▸ **Recorded data**
----------------------------------------
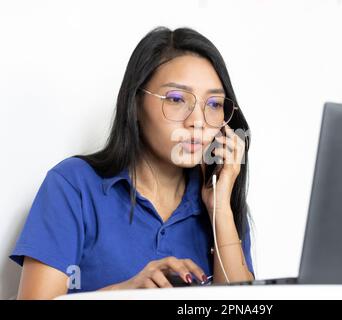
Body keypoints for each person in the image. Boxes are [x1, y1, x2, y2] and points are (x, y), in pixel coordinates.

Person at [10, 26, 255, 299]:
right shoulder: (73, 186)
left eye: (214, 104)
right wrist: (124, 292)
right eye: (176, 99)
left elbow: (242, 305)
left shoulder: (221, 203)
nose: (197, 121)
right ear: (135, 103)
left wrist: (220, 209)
----------------------------------------
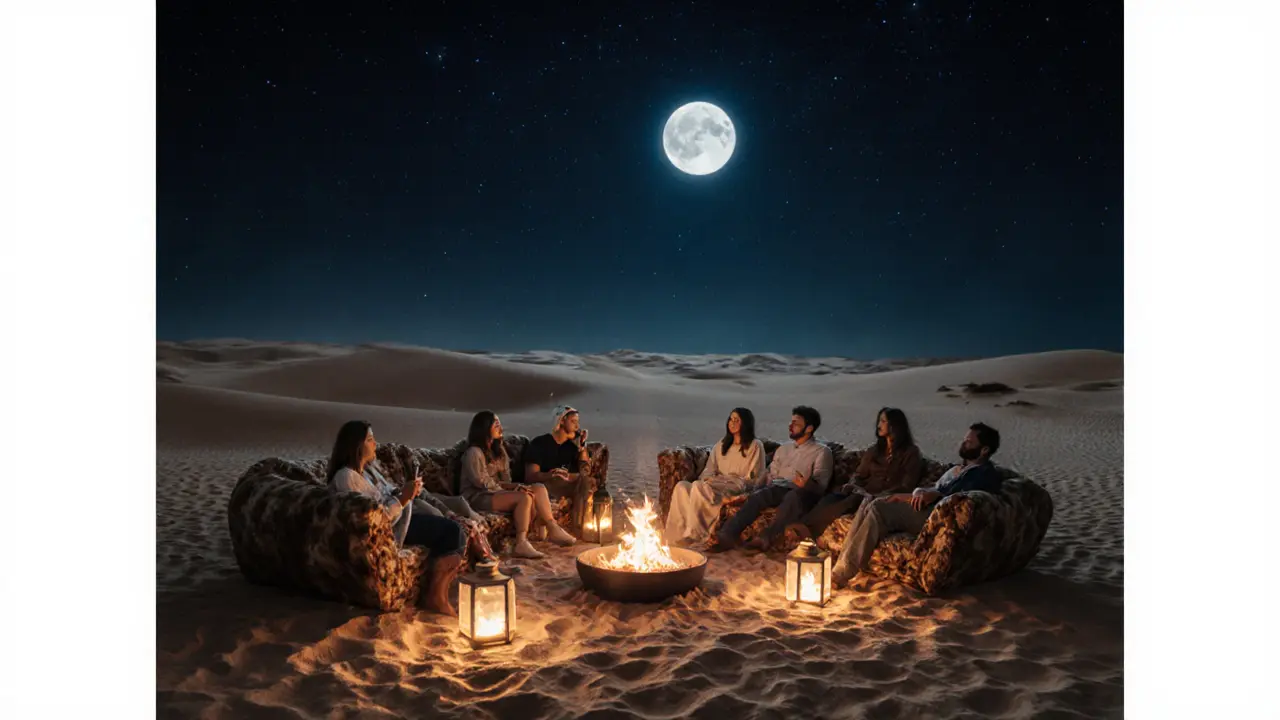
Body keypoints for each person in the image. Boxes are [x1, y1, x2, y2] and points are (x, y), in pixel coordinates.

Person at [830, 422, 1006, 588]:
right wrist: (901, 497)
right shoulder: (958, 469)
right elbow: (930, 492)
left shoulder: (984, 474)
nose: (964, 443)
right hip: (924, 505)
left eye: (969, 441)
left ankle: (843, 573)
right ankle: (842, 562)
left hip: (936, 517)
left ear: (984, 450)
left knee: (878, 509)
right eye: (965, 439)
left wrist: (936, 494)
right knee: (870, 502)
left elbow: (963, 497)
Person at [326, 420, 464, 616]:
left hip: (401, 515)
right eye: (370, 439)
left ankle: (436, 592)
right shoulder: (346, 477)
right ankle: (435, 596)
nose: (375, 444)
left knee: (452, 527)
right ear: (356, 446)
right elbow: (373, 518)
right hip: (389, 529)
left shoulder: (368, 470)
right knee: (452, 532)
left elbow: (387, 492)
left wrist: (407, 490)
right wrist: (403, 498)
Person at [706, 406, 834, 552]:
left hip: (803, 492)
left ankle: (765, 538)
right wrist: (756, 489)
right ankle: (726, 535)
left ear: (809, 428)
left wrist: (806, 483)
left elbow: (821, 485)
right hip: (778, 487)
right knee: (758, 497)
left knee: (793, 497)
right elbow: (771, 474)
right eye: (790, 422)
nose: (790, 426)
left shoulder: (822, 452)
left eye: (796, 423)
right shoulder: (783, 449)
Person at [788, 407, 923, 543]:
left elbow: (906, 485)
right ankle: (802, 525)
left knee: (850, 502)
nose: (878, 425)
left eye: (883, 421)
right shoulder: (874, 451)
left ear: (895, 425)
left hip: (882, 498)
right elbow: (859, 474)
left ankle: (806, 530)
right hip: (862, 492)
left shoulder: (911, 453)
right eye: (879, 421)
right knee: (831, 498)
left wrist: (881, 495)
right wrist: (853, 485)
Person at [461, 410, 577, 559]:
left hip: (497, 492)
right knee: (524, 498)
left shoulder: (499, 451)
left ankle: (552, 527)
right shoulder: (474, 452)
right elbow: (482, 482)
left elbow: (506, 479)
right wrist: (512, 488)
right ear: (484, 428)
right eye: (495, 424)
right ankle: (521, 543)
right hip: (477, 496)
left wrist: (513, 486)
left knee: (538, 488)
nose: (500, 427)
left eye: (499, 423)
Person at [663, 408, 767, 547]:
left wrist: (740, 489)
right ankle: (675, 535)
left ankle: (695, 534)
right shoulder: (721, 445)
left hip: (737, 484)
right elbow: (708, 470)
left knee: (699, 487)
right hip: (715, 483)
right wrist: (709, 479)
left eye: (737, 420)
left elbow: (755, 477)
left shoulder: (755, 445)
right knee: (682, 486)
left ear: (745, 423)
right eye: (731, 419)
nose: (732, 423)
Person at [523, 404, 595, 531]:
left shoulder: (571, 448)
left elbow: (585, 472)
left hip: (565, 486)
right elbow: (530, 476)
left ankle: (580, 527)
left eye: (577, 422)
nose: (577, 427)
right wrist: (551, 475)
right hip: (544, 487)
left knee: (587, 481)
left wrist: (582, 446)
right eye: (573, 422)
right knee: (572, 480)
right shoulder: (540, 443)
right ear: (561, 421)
----------------------------------------
▸ **About this task**
The lines above, starting at the one with "left elbow: (906, 485)" and ending at the one with "right ear: (561, 421)", are the only ones to return, exactly as written.

▸ **Problem solution**
left elbow: (906, 485)
right ankle: (802, 525)
left knee: (850, 502)
nose: (878, 425)
left eye: (883, 421)
right shoulder: (874, 451)
left ear: (895, 425)
left hip: (882, 498)
right elbow: (859, 474)
left ankle: (806, 530)
right hip: (862, 492)
left shoulder: (911, 453)
right eye: (879, 421)
right knee: (831, 498)
left wrist: (881, 495)
right wrist: (853, 485)
Person at [461, 410, 577, 559]:
left hip: (497, 492)
right knee: (524, 498)
left shoulder: (499, 451)
left ankle: (552, 527)
right shoulder: (474, 452)
right elbow: (482, 482)
left elbow: (506, 479)
right wrist: (512, 488)
right ear: (484, 428)
right eye: (495, 424)
right ankle: (521, 543)
right hip: (477, 496)
left wrist: (513, 486)
left knee: (538, 488)
nose: (500, 427)
left eye: (499, 423)
Person at [663, 408, 767, 547]:
left wrist: (740, 489)
right ankle: (675, 535)
left ankle: (695, 534)
right shoulder: (721, 445)
left hip: (737, 484)
right elbow: (708, 470)
left knee: (699, 487)
right hip: (715, 483)
right wrist: (709, 479)
left eye: (737, 420)
left elbow: (755, 477)
left shoulder: (755, 445)
right knee: (682, 486)
left ear: (745, 423)
right eye: (731, 419)
nose: (732, 423)
Person at [523, 404, 595, 531]:
left shoulder: (571, 448)
left elbow: (585, 472)
left hip: (565, 486)
right elbow: (530, 476)
left ankle: (580, 527)
left eye: (577, 422)
nose: (577, 427)
right wrist: (551, 475)
right hip: (544, 487)
left knee: (587, 481)
left wrist: (582, 446)
right eye: (573, 422)
right knee: (572, 480)
right shoulder: (540, 443)
right ear: (561, 421)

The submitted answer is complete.